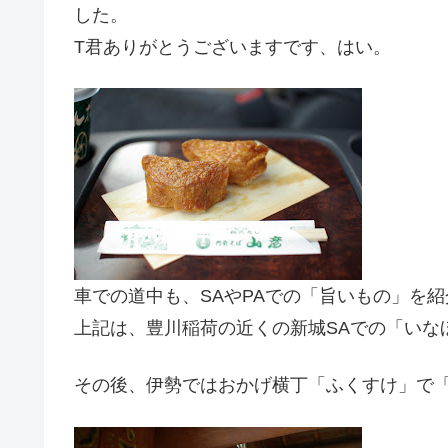
した。
T君ありがとうございますです、はい。
車での道中も、SAやPAでの「旨いもの」を
上記は、豊川稲荷の近くの新城SAでの「いな
その後、伊勢ではおかげ横丁「ふくすけ」で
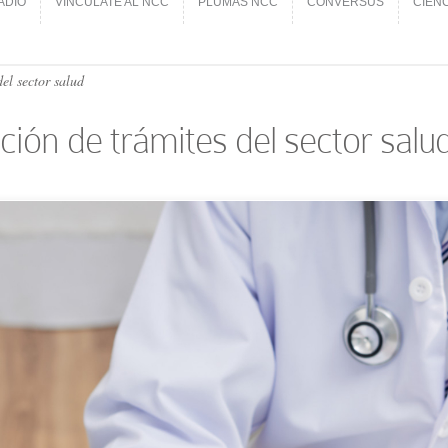
ADIO
VINCÚLATE AL NCC
PLUMAS NCC
CONVERSUS
CIEN
ADIO
VINCÚLATE AL NCC
PLUMAS NCC
CONVERSUS
CIEN
el sector salud
ción de trámites del sector salu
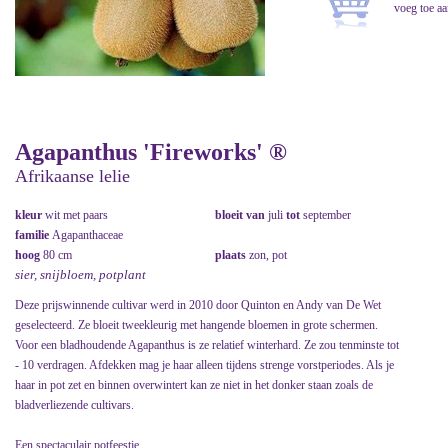
Agapanthus 'Fireworks' ®
Afrikaanse lelie
kleur
wit met paars
bloeit van
juli
tot
september
familie
Agapanthaceae
hoog
80 cm
plaats
zon, pot
sier, snijbloem, potplant
Deze prijswinnende cultivar werd in 2010 door Quinton en Andy van De Wet
geselecteerd. Ze bloeit tweekleurig met hangende bloemen in grote schermen.
Voor een bladhoudende Agapanthus is ze relatief winterhard. Ze zou tenminste tot
- 10 verdragen. Afdekken mag je haar alleen tijdens strenge vorstperiodes. Als je
haar in pot zet en binnen overwintert kan ze niet in het donker staan zoals de
bladverliezende cultivars.
Een spectaculair potfeestje.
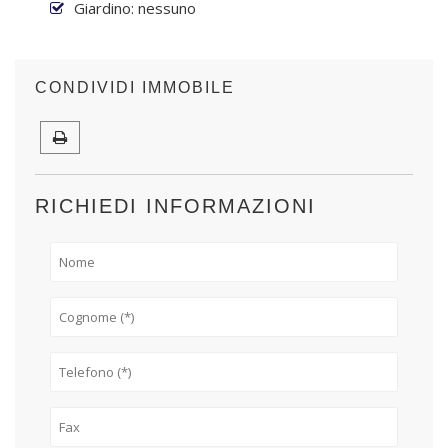
Giardino: nessuno
CONDIVIDI IMMOBILE
RICHIEDI INFORMAZIONI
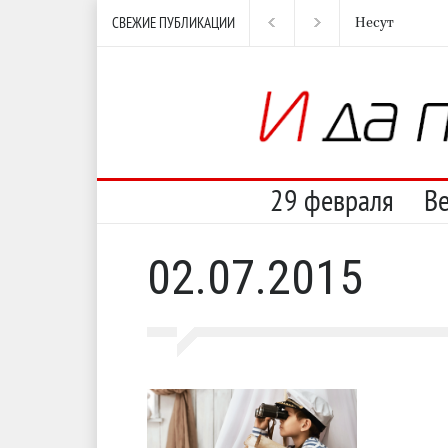
СВЕЖИЕ ПУБЛИКАЦИИ
Несут
И пе
29 февраля
В
02.07.2015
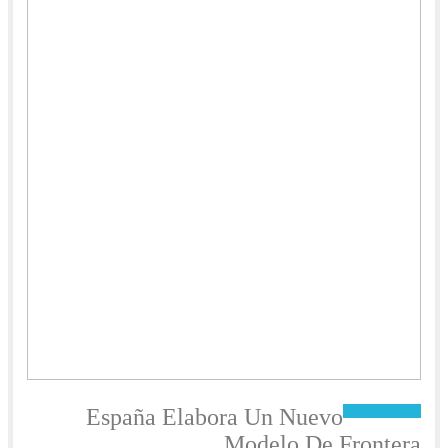
اسبانيول
الواجهة
España Elabora Un Nuevo
Modelo De Frontera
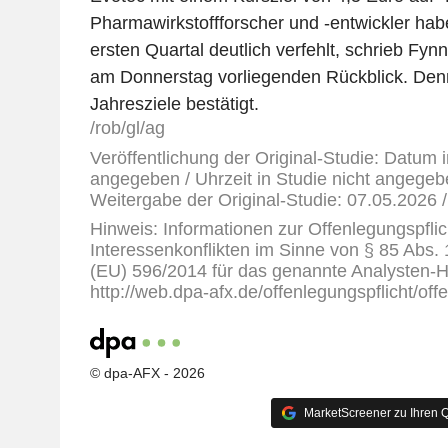
Pharmawirkstoffforscher und -entwickler hab
ersten Quartal deutlich verfehlt, schrieb Fyn
am Donnerstag vorliegenden Rückblick. Den
Jahresziele bestätigt.
/rob/gl/ag
Veröffentlichung der Original-Studie: Datum i
angegeben / Uhrzeit in Studie nicht angegeb
Weitergabe der Original-Studie: 07.05.2026 
Hinweis: Informationen zur Offenlegungspflic
Interessenkonflikten im Sinne von § 85 Abs.
(EU) 596/2014 für das genannte Analysten-H
http://web.dpa-afx.de/offenlegungspflicht/off
© dpa-AFX - 2026
MarketScreener zu Ihren Q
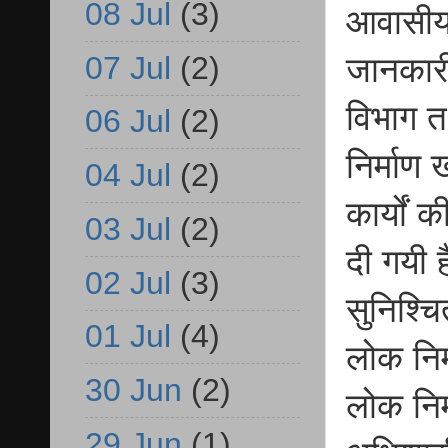
08 Jul
(3)
आवासीय 
07 Jul
(2)
जानकारी 
विभाग त
06 Jul
(2)
निर्माण 
04 Jul
(2)
कार्यों
03 Jul
(2)
दी गयी ह
02 Jul
(3)
सुनिश्च
01 Jul
(4)
लोक निर्
30 Jun
(2)
लोक निर
29 Jun
(1)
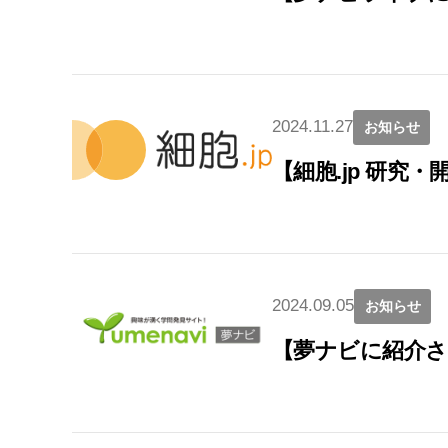
2024.11.27
お知らせ
【細胞.jp 研究
2024.09.05
お知らせ
【夢ナビに紹介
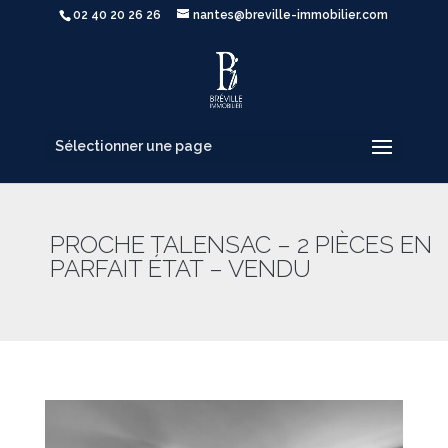
02 40 20 26 26
nantes@breville-immobilier.com
Sélectionner une page
PROCHE TALENSAC – 2 PIÈCES EN
PARFAIT ÉTAT – VENDU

### EXERCISE:
The reply must consist of the complete listing, reproduced exactly, with no images.

### REPLY:
した。
T君ありがとうございますです、はい。
車での道中も、SAやPAでの「旨いもの」を
上記は、豊川稲荷の近くの新城SAでの「いな
その後、伊勢ではおかげ横丁「ふくすけ」で
ADIO
VINCÚLATE AL NCC
PLUMAS NCC
CONVERSUS
CIEN
ADIO
VINCÚLATE AL NCC
PLUMAS NCC
CONVERSUS
CIEN
el sector salud
ción de trámites del sector salu
Agapanthus 'Fireworks' ®
Afrikaanse lelie
kleur
wit met paars
bloeit van
juli
tot
september
familie
Agapanthaceae
hoog
80 cm
plaats
zon, pot
sier, snijbloem, potplant
Deze prijswinnende cultivar werd in 2010 door Quinton en Andy van De Wet
geselecteerd. Ze bloeit tweekleurig met hangende bloemen in grote schermen.
Voor een bladhoudende Agapanthus is ze relatief winterhard. Ze zou tenminste tot
- 10 verdragen. Afdekken mag je haar alleen tijdens strenge vorstperiodes. Als je
haar in pot zet en binnen overwintert kan ze niet in het donker staan zoals de
bladverliezende cultivars.
Een spectaculair potfeestje.
Giardino: nessuno
CONDIVIDI IMMOBILE
RICHIEDI INFORMAZIONI
СВЕЖИЕ ПУБЛИКАЦИИ
Несут
И пе
29 февраля
В
02.07.2015
اسبانيول
الواجهة
España Elabora Un Nuevo
Modelo De Frontera
Pharmawirkstoffforscher und -entwickler hab
ersten Quartal deutlich verfehlt, schrieb Fyn
am Donnerstag vorliegenden Rückblick. Den
Jahresziele bestätigt.
/rob/gl/ag
Veröffentlichung der Original-Studie: Datum i
angegeben / Uhrzeit in Studie nicht angegeb
Weitergabe der Original-Studie: 07.05.2026 
Hinweis: Informationen zur Offenlegungspflic
Interessenkonflikten im Sinne von § 85 Abs.
(EU) 596/2014 für das genannte Analysten-H
http://web.dpa-afx.de/offenlegungspflicht/off
© dpa-AFX - 2026
MarketScreener zu Ihren Q
08 Jul
(3)
आवासीय 
07 Jul
(2)
जानकारी 
विभाग त
06 Jul
(2)
निर्माण 
04 Jul
(2)
कार्यों
03 Jul
(2)
दी गयी ह
02 Jul
(3)
सुनिश्च
01 Jul
(4)
लोक निर्
30 Jun
(2)
लोक निर
29 Jun
(1)
2024.11.27
お知らせ
【細胞.jp 研究
2024.09.05
お知らせ
【夢ナビに紹介
02 40 20 26 26
nantes@breville-immobilier.com
Sélectionner une page
PROCHE TALENSAC – 2 PIÈCES EN
PARFAIT ÉTAT – VENDU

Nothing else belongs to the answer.